Discovery of a rare gene that causes neonatal diabetes – international study
In a groundbreaking medical achievement, an international research team from the University of Exeter in the UK and the Free University of Brussels has successfully identified a rare and previously unknown genetic variant of diabetes affecting newborns. This discovery sheds light on a defect in a specific gene that directly and fundamentally impacts the body's ability to produce insulin, opening new avenues for understanding the biology of this complex disease.
Details of the discovery and the causative gene
Researchers, in a study published on SciTechDaily, explained that genetic changes in a gene known as TMEM167A are the primary cause of this rare form of neonatal diabetes. Symptoms of this disease typically appear within the first six months of a child's life. The study involved a detailed examination of six children who had been diagnosed with diabetes at birth, along with accompanying neurological disorders, most notably epilepsy and microcephaly. Advanced genetic analysis confirmed that all of these children shared mutations within the same gene, underscoring its crucial role in the development of this complex condition.
Advanced technologies reveal the mechanism of the disease
To understand how this gene works, scientists used advanced laboratory techniques, including stem cell therapy and the gene-editing technology known as CRISPR, to mimic the disease in vitro.

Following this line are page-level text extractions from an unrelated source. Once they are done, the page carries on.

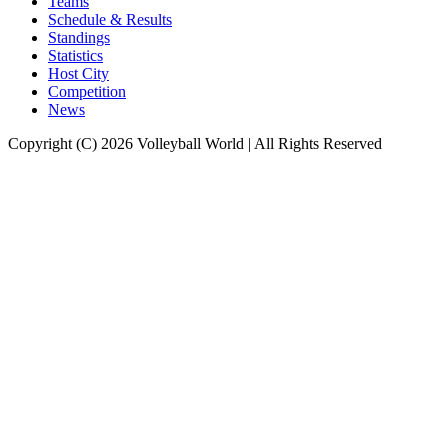
Teams
Schedule & Results
Standings
Statistics
Host City
Competition
News
Copyright (C) 2026 Volleyball World | All Rights Reserved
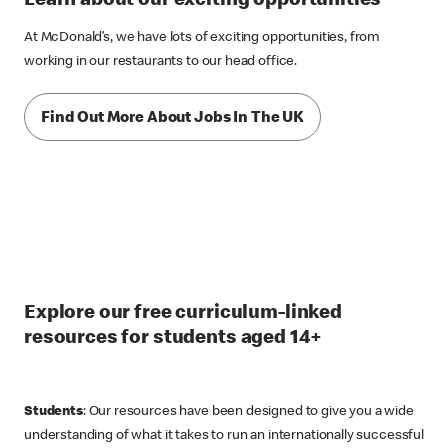
Learn about our exciting opportunities
At McDonald’s, we have lots of exciting opportunities, from
working in our restaurants to our head office.
Find Out More About Jobs In The UK
Explore our free curriculum-linked
resources for students aged 14+
Students
: Our resources have been designed to give you a wide
understanding of what it takes to run an internationally successful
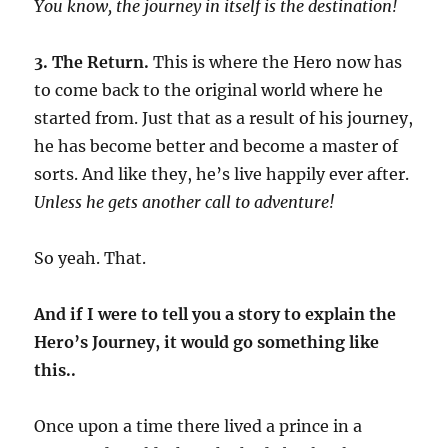
You know, the journey in itself is the destination!
3. The Return.
This is where the Hero now has
to come back to the original world where he
started from. Just that as a result of his journey,
he has become better and become a master of
sorts. And like they, he’s live happily ever after.
Unless he gets another call to adventure!
So yeah. That.
And if I were to tell you a story to explain the
Hero’s Journey, it would go something like
this..
Once upon a time there lived a prince in a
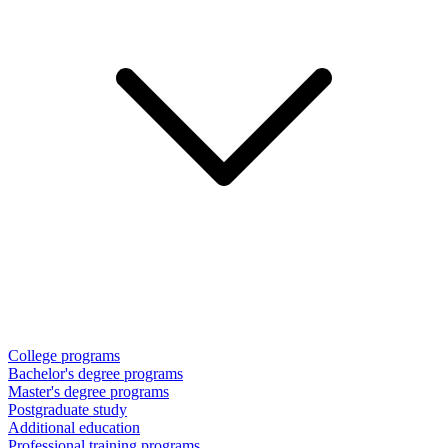
College programs
Bachelor's degree programs
Master's degree programs
Postgraduate study
Additional education
Professional training programs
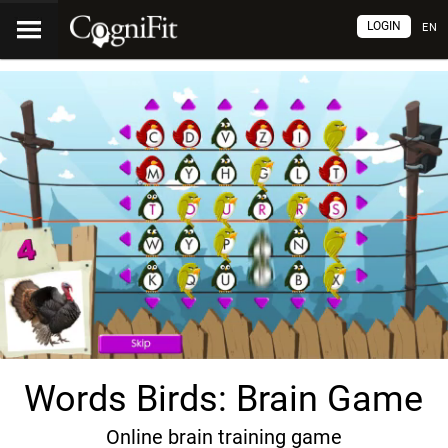
LOGIN
EN
Words Birds: Brain Game
Online brain training game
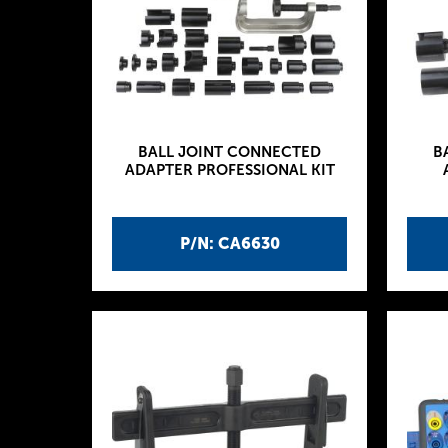
BALL JOINT CONNECTED
B
ADAPTER PROFESSIONAL KIT
P/N: CA6630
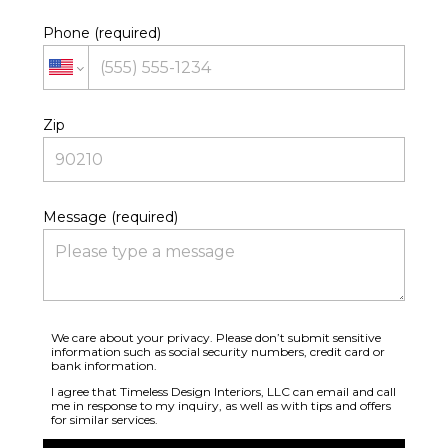
Phone (required)
Zip
Message (required)
We care about your privacy. Please don’t submit sensitive
information such as social security numbers, credit card or
bank information.
I agree that Timeless Design Interiors, LLC can email and call
me in response to my inquiry, as well as with tips and offers
for similar services.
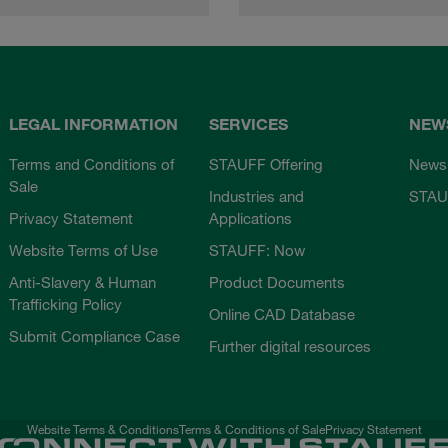
LEGAL INFORMATION
SERVICES
NEW
Terms and Conditions of
STAUFF Offering
News
Sale
Industries and
STAU
Privacy Statement
Applications
Website Terms of Use
STAUFF: Now
Anti-Slavery & Human
Product Documents
Trafficking Policy
Online CAD Database
Submit Compliance Case
Further digital resources
Website Terms & Conditions
Terms & Conditions of Sale
Privacy Statement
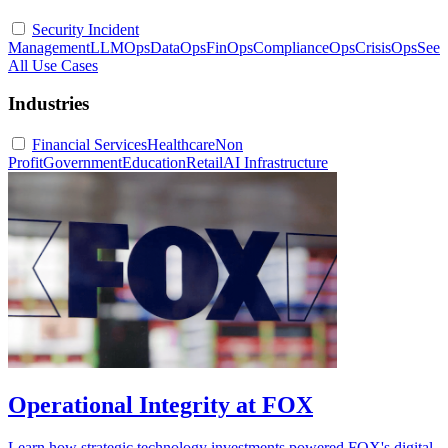
Security Incident
Management
LLMOps
DataOps
FinOps
ComplianceOps
CrisisOps
See
All Use Cases
Industries
Financial Services
Healthcare
Non
Profit
Government
Education
Retail
AI Infrastructure
Operational Integrity at FOX
Learn how strategic technology investments powered FOX's digital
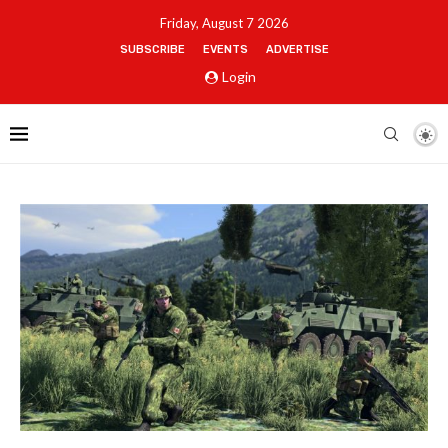
Friday, August 7 2026
SUBSCRIBE
EVENTS
ADVERTISE
Login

The results showed that the absence of function in the TMEM167A gene leads to a state of "chronic cellular stress," which ultimately results in the death of beta cells in the pancreas—the cells responsible for insulin production—thus explaining the body's inability to regulate blood sugar levels.
Disease context and the importance of genetic diagnosis
Neonatal diabetes is a rare condition, radically different from type 1 diabetes in older children, as it is often caused by a monogenic mutation in a single gene rather than an autoimmune reaction. The significance of this discovery lies in the fact that it provides a clear explanation for families of affected children who have suffered for years from the ambiguity of the diagnosis, especially given the accompanying neurological symptoms that have complicated the medical picture.

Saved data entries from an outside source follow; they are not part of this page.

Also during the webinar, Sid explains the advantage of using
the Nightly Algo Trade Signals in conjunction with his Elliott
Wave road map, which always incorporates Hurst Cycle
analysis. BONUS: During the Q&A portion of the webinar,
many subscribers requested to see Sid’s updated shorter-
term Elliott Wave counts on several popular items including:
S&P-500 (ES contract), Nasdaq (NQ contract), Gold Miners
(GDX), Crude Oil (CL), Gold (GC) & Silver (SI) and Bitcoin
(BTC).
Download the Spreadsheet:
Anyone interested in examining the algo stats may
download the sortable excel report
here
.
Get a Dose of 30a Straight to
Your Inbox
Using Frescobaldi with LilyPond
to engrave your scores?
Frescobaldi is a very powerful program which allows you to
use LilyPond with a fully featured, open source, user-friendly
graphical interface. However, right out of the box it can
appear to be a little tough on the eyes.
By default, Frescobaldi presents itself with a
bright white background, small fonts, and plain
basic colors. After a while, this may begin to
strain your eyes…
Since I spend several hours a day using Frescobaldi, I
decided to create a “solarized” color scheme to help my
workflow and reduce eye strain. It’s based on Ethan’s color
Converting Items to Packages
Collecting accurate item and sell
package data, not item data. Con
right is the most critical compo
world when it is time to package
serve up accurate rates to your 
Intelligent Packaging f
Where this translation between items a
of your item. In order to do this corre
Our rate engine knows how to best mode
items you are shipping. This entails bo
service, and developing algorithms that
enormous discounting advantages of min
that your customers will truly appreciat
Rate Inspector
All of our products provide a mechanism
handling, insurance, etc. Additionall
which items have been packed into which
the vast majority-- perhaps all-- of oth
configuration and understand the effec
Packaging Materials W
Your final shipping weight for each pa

Future impact and global burden
The research team confirmed that this discovery represents a pivotal step towards understanding the precise biological mechanisms of human beta cells. This model offers an opportunity to develop more accurate diagnostic strategies and treatments in the future, falling under the umbrella of "precision medicine." This comes at a time when World Health Organization statistics indicate that diabetes affects approximately 589 million people worldwide, with more than 85% of neonatal diabetes cases specifically attributable to inherited genetic mutations, making genetic research a cornerstone in addressing this health challenge.